Alpharetroviral self-inactivating vectors produced by a superinfection-resistant stable packaging cell line allow genetic modification of primary human T lymphocytes.

Primary human T lymphocytes represent an important cell population for adoptive immunotherapies, including chimeric-antigen and T-cell receptor applications, as they have the capability to eliminate non-self, virus-infected and tumor cells. Given the increasing numbers of clinical immunotherapy applications, the development of an optimal vector platform for genetic T lymphocyte engineering, which allows cost-effective high-quality vector productions, remains a critical goal. Alpharetroviral self-inactivating vectors (ARV) have several advantages compared to other vector platforms, including a more random genomic integration pattern and reduced likelihood for inducing aberrant splicing of integrated proviruses. We developed an ARV platform for the transduction of primary human T lymphocytes. We demonstrated functional transgene transfer using the clinically relevant herpes-simplex-virus thymidine kinase variant TK.007. Proof-of-concept of alpharetroviral-mediated T-lymphocyte engineering was shown in vitro and in a humanized transplantation model in vivo. Furthermore, we established a stable, human alpharetroviral packaging cell line in which we deleted the entry receptor (SLC1A5) for RD114/TR-pseudotyped ARVs to prevent superinfection and enhance genomic integrity of the packaging cell line and viral particles.

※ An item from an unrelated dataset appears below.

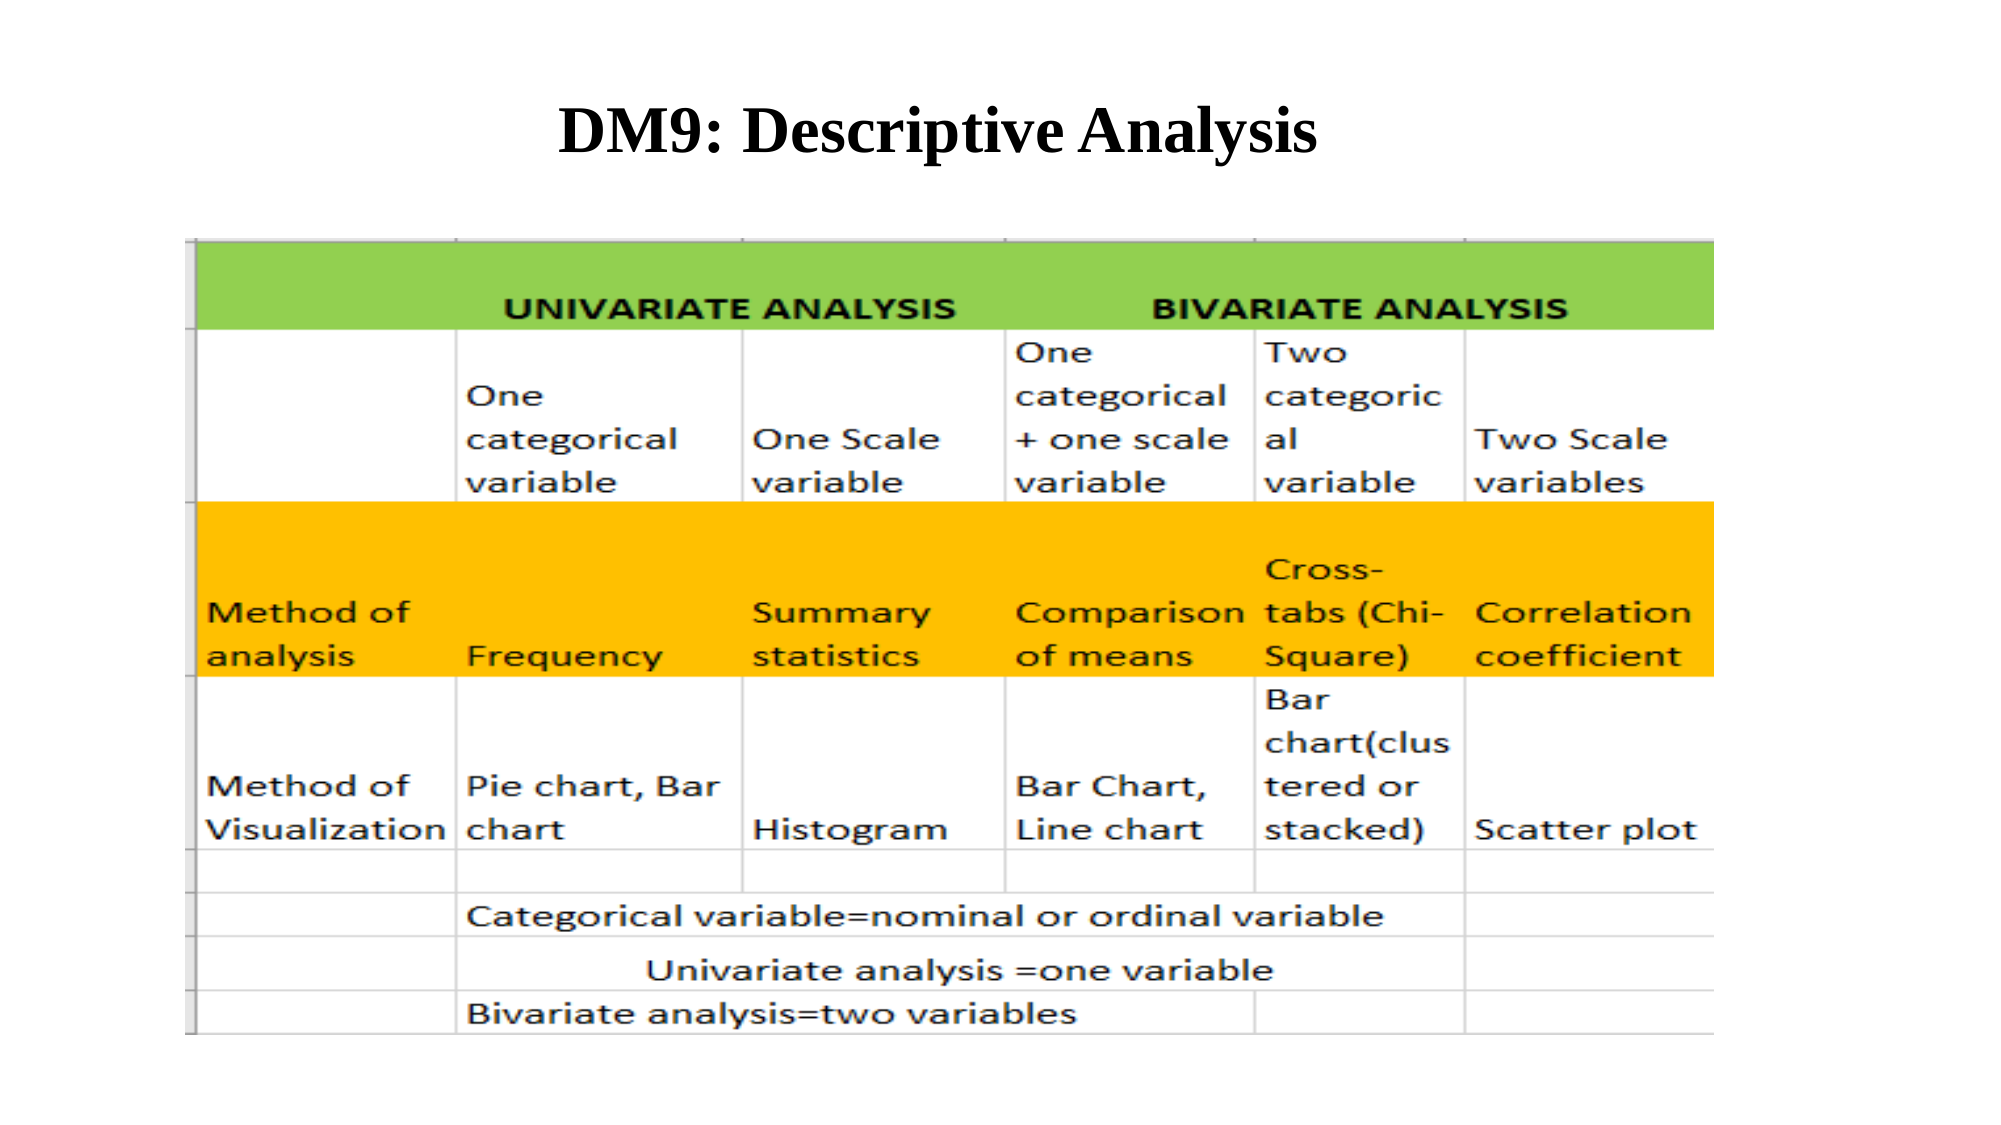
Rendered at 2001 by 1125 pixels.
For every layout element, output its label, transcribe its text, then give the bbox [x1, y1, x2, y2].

title DM9: Descriptive Analysis [165, 59, 1714, 202]
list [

We showed that superinfection can be entirely prevented, while maintaining high recombinant virus titers. Taken together, this resulted in an improved production platform representing an economic strategy for translating the promising features of ARVs for therapeutic T-lymphocyte engineering.

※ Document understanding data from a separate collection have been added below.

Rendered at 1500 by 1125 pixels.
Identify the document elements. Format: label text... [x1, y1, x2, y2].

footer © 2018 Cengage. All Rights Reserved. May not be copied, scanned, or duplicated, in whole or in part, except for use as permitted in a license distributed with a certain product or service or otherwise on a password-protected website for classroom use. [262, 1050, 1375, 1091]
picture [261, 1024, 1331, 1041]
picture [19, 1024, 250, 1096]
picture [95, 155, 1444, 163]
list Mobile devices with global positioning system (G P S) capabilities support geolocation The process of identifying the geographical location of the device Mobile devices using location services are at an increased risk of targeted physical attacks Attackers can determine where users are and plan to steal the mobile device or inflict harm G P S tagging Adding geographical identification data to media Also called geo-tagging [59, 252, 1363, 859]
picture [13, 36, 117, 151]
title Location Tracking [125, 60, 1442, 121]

Generation of Genetically Engineered Precursor T-Cells From Human Umbilical Cord Blood Using an Optimized Alpharetroviral Vector Platform.

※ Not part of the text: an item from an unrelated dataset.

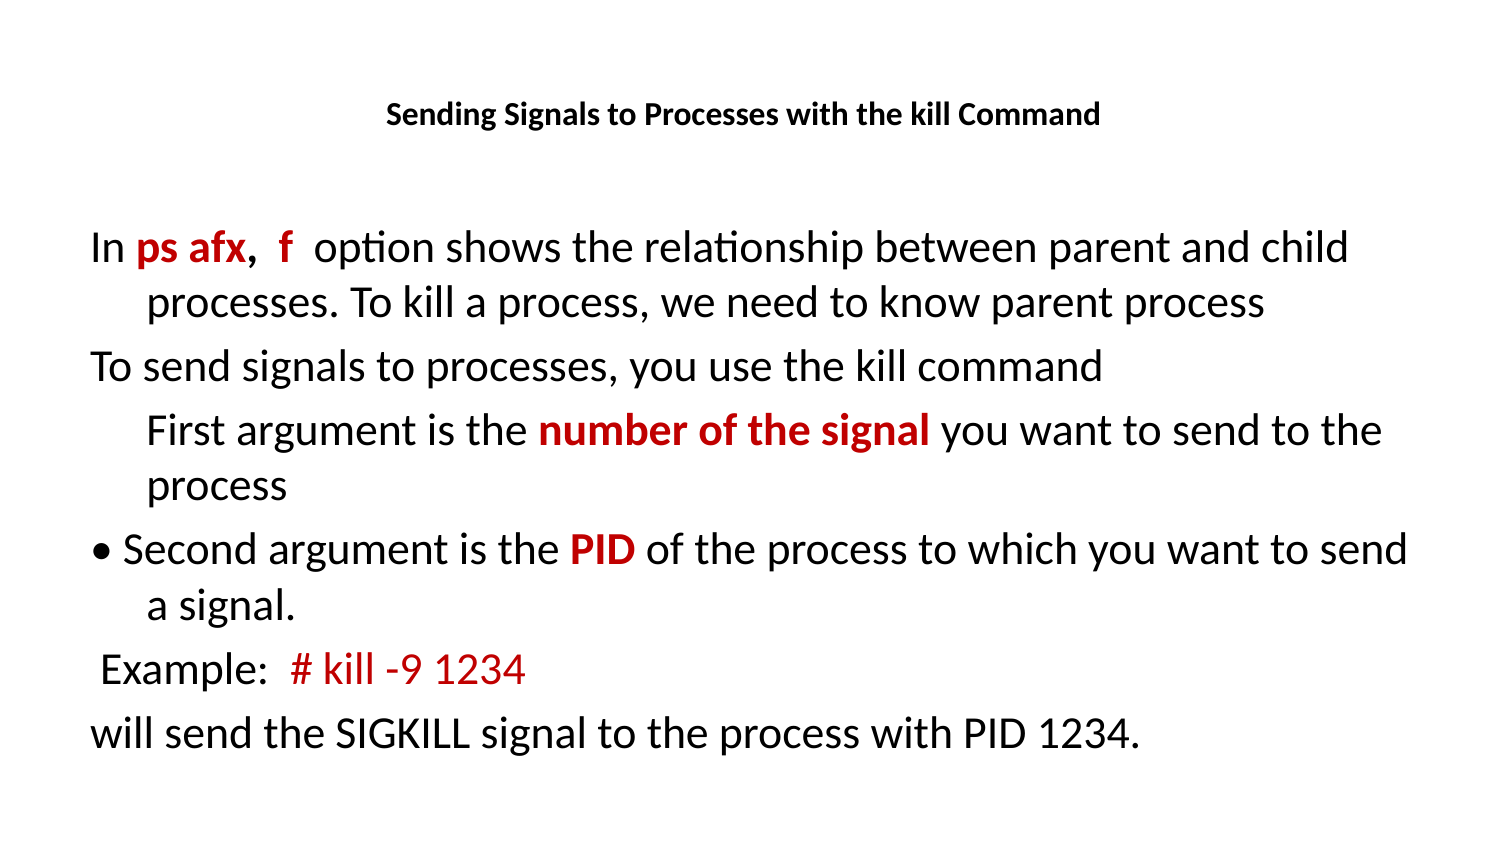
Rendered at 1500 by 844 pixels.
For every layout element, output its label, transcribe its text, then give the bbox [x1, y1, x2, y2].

title Sending Signals to Processes with the kill Command [62, 84, 1425, 197]
list In ps afx, f option shows the relationship between parent and child processes. To kill a process, we need to know parent process To send signals to processes, you use the kill command First argument is the number of the signal you want to send to the process • Second argument is the PID of the process to which you want to send a signal. Example: # kill -9 1234 will send the SIGKILL signal to the process with PID 1234. [75, 209, 1425, 844]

Retroviral engineering of hematopoietic stem cell-derived precursor T-cells (preTs) opens the possibility of targeted T-cell transfer across human leukocyte antigen (HLA)-barriers. Alpharetroviral vectors exhibit a more neutral integration pattern thereby reducing the risk of insertional mutagenesis. Cord blood-derived CD34+ cells were transduced and differentiated into preTs in vitro. Two promoters, elongation-factor-1-short-form, and a myeloproliferative sarcoma virus variant in combination with two commonly used envelopes were comparatively assessed choosing enhanced green fluorescent protein or a third-generation chimeric antigen receptor (CAR) against CD123 as gene of interest. Furthermore, the inducible suicide gene iCaspase 9 has been validated. Combining the sarcoma virus-derived promoter with a modified feline endogenous retrovirus envelope glycoprotein yielded in superior transgene expression and transduction rates. Fresh and previously frozen CD34+ cells showed similar transduction and expansion rates. Transgene-positive cells did neither show proliferative impairment nor alteration in their lymphoid differentiation profile. The sarcoma virus-derived promoter only could express sufficient levels of iCaspase 9 to mediate dimerizer-induced apoptosis. Finally, the CD123 CAR was efficiently expressed in CD34+ cells and proved to be functional when expressed on differentiated T-cells. Therefore, the transduction of CD34+ cells with alpharetroviral vectors represents a feasible and potentially safer approach for stem cell-based immunotherapies for cancer.